# Exercise:
Below are records; reproduce exactly the lines from the one containing "[222,309,241,321] pht ->" through the end, both included, and only those.
Information provided section start
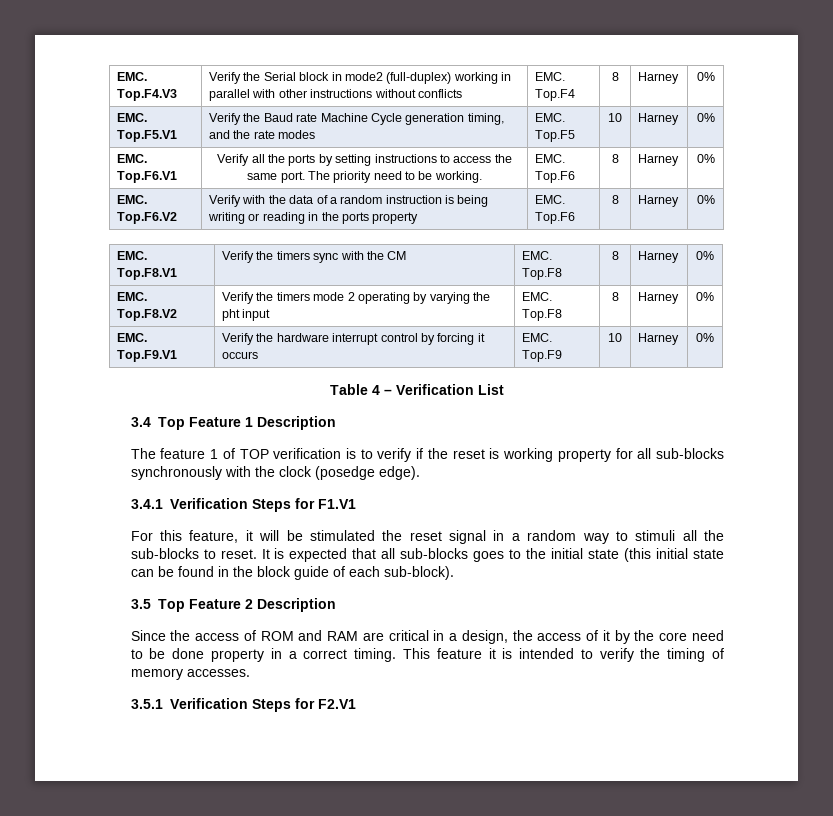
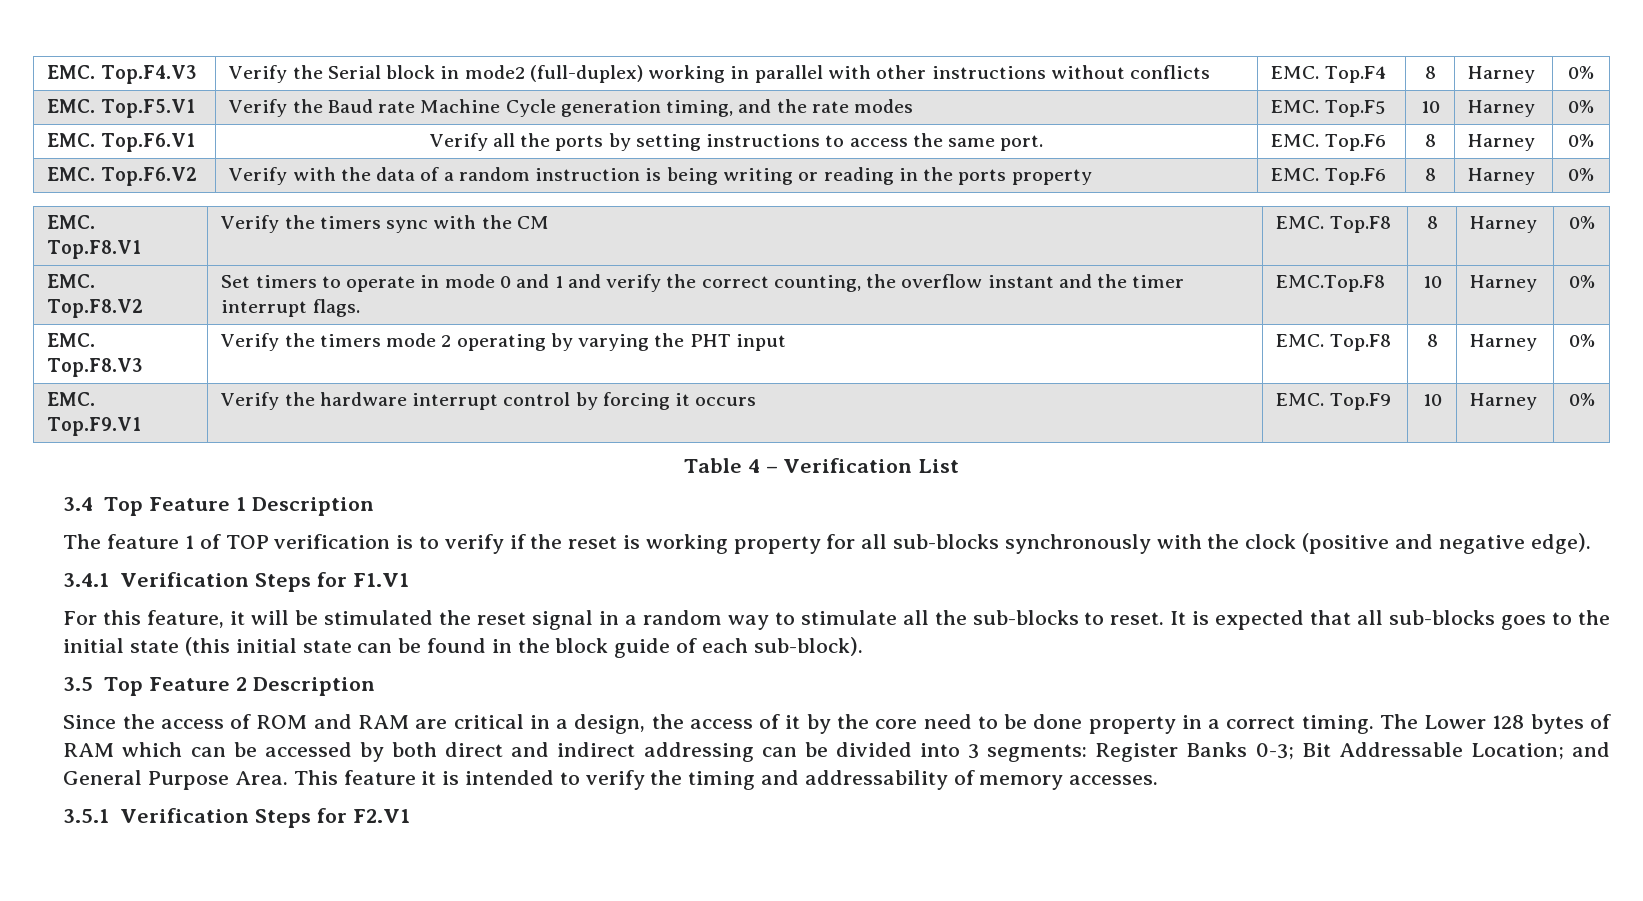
[307,171,482,183] The priority need to be working. -> (1044, 143) none
(178, 315) none -> [221,274,1185,292] [221,299,360,317] [1276,275,1386,292] [1422,276,1442,288] [1470,275,1538,292] [1568,275,1595,288] [47,333,96,347] [47,358,144,377] | Set timers to operate in mode 0 and 1 and verify the correct counting, the overflow instant and the timer interrupt flags. | EMC.Top.F8 | 10 | Harney | 0% // EMC. Top.F8.V3
[222,309,241,321] pht -> [689,334,731,347] PHT
[314,466,375,480] (posedge -> [1302,533,1525,554] (positive and negative
[635,530,676,541] stimuli -> [800,610,897,625] stimulate
(397, 655) none -> [1379,714,1611,734] [63,742,1611,762] [63,770,288,790] The Lower 128 bytes of RAM which can be accessed by both direct and indirect addressing can be divided into 3 segments: Register Banks 0-3; Bit Addressable Location; and General Purpose Area.
(706, 655) none -> [761,770,948,790] and addressability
Information provided section end
# Reply:
[222,309,241,321] pht -> [689,334,731,347] PHT
[314,466,375,480] (posedge -> [1302,533,1525,554] (positive and negative
[635,530,676,541] stimuli -> [800,610,897,625] stimulate
(397, 655) none -> [1379,714,1611,734] [63,742,1611,762] [63,770,288,790] The Lower 128 bytes of RAM which can be accessed by both direct and indirect addressing can be divided into 3 segments: Register Banks 0-3; Bit Addressable Location; and General Purpose Area.
(706, 655) none -> [761,770,948,790] and addressability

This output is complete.